Edit tracking data:
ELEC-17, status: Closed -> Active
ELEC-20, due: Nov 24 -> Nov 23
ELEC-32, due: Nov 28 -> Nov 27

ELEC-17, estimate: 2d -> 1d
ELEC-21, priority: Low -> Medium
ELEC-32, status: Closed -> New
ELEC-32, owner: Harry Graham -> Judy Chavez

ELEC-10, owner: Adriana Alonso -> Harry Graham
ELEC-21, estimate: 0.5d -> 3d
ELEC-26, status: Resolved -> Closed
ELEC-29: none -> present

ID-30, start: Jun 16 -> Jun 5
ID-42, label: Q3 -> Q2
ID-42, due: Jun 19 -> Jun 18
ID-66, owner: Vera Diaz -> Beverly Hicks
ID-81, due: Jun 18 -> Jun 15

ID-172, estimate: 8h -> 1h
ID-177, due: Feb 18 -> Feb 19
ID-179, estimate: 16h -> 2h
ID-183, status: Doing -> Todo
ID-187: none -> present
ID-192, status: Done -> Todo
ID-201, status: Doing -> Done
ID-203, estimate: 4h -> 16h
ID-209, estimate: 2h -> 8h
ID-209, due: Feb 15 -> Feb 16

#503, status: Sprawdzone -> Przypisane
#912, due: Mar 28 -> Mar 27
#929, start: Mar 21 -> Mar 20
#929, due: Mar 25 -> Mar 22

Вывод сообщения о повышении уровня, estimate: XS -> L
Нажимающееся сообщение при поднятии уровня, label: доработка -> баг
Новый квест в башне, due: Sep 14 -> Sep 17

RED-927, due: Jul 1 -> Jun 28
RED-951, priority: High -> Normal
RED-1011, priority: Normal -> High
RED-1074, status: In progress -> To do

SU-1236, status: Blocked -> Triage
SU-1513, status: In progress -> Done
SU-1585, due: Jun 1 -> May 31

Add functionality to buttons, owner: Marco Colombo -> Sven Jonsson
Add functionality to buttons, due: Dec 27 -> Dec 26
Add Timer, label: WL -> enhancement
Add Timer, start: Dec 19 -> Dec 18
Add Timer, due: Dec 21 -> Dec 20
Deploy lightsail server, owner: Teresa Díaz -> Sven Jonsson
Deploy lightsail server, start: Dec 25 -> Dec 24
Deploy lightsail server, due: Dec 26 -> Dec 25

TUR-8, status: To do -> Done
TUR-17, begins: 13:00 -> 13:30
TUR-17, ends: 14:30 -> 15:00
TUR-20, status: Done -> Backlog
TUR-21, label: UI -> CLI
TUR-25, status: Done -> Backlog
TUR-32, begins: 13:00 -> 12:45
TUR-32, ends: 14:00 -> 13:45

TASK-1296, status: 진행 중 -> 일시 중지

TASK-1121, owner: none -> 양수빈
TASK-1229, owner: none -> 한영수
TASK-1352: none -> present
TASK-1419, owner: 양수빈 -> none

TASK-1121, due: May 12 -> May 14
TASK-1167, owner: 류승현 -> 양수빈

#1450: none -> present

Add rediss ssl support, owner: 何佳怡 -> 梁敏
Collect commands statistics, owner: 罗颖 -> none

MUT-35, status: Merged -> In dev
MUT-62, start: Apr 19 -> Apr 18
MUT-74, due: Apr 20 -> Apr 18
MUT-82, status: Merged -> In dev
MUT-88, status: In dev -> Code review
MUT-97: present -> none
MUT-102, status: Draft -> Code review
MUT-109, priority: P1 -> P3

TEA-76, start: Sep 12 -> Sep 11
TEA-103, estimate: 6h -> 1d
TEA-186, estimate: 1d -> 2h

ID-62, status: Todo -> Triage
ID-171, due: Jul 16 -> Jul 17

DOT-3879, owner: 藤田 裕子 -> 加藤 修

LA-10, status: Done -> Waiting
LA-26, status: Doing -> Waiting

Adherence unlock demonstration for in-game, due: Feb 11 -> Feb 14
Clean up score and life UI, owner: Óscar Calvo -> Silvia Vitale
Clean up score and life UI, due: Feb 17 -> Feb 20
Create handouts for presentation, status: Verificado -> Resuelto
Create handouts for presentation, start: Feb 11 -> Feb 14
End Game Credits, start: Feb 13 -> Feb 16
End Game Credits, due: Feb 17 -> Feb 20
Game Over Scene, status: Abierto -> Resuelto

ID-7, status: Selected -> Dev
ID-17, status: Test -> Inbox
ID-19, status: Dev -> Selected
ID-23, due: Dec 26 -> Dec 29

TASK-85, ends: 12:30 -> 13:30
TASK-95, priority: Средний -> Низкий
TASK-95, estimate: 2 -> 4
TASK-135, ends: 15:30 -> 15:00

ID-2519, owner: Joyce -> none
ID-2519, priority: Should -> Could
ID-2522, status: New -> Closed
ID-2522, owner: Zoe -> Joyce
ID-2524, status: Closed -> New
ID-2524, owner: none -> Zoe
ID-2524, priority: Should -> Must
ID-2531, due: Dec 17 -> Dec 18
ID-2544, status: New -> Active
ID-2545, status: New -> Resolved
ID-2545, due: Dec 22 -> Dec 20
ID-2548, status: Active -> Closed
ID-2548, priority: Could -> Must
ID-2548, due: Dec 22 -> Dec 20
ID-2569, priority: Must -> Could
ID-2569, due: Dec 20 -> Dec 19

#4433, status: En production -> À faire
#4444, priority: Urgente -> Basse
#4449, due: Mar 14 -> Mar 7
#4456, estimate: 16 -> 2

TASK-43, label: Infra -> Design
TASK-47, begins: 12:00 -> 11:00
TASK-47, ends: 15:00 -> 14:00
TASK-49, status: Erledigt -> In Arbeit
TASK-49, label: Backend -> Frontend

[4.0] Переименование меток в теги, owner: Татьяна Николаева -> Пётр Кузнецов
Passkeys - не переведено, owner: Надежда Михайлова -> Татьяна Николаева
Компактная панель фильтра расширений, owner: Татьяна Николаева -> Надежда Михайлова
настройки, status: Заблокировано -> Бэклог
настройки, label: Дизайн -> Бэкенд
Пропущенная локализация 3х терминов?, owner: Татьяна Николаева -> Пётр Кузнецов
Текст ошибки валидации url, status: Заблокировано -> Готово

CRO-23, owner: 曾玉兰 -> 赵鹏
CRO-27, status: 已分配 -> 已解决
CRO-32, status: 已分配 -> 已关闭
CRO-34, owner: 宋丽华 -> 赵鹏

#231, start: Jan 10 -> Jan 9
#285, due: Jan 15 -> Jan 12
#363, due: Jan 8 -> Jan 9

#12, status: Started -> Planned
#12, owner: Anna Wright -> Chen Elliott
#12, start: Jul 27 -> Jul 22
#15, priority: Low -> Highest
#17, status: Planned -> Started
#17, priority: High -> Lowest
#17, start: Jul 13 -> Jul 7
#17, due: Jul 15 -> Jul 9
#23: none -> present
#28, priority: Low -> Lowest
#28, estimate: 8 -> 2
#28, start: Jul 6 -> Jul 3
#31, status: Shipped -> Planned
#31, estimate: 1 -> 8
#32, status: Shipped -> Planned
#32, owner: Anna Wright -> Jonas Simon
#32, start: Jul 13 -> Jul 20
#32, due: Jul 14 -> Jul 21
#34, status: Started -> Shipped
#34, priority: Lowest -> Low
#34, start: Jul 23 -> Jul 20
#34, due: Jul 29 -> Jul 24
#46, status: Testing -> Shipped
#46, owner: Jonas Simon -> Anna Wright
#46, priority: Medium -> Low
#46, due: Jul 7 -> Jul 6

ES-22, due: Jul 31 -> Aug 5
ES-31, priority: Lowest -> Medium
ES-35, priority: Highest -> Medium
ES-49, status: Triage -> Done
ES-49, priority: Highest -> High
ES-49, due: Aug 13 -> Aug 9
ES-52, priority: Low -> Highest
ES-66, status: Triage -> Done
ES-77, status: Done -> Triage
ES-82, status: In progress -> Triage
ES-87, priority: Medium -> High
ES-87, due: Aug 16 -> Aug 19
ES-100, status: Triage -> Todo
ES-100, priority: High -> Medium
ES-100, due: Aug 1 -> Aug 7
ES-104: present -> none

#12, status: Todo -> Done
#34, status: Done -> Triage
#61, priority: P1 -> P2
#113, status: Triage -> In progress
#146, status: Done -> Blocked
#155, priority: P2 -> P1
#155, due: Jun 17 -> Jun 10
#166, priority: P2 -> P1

■ **WHAT NEEDS TO BE DONE**: Look back at the data above. Transcribe exactly the lines starting at the line that contains "End Game Credits, start: Feb 13 -> Feb 16" and ending at the line that contains "ID-2569, priority: Must -> Could".

■ **YOUR RESPONSE**:
End Game Credits, start: Feb 13 -> Feb 16
End Game Credits, due: Feb 17 -> Feb 20
Game Over Scene, status: Abierto -> Resuelto

ID-7, status: Selected -> Dev
ID-17, status: Test -> Inbox
ID-19, status: Dev -> Selected
ID-23, due: Dec 26 -> Dec 29

TASK-85, ends: 12:30 -> 13:30
TASK-95, priority: Средний -> Низкий
TASK-95, estimate: 2 -> 4
TASK-135, ends: 15:30 -> 15:00

ID-2519, owner: Joyce -> none
ID-2519, priority: Should -> Could
ID-2522, status: New -> Closed
ID-2522, owner: Zoe -> Joyce
ID-2524, status: Closed -> New
ID-2524, owner: none -> Zoe
ID-2524, priority: Should -> Must
ID-2531, due: Dec 17 -> Dec 18
ID-2544, status: New -> Active
ID-2545, status: New -> Resolved
ID-2545, due: Dec 22 -> Dec 20
ID-2548, status: Active -> Closed
ID-2548, priority: Could -> Must
ID-2548, due: Dec 22 -> Dec 20
ID-2569, priority: Must -> Could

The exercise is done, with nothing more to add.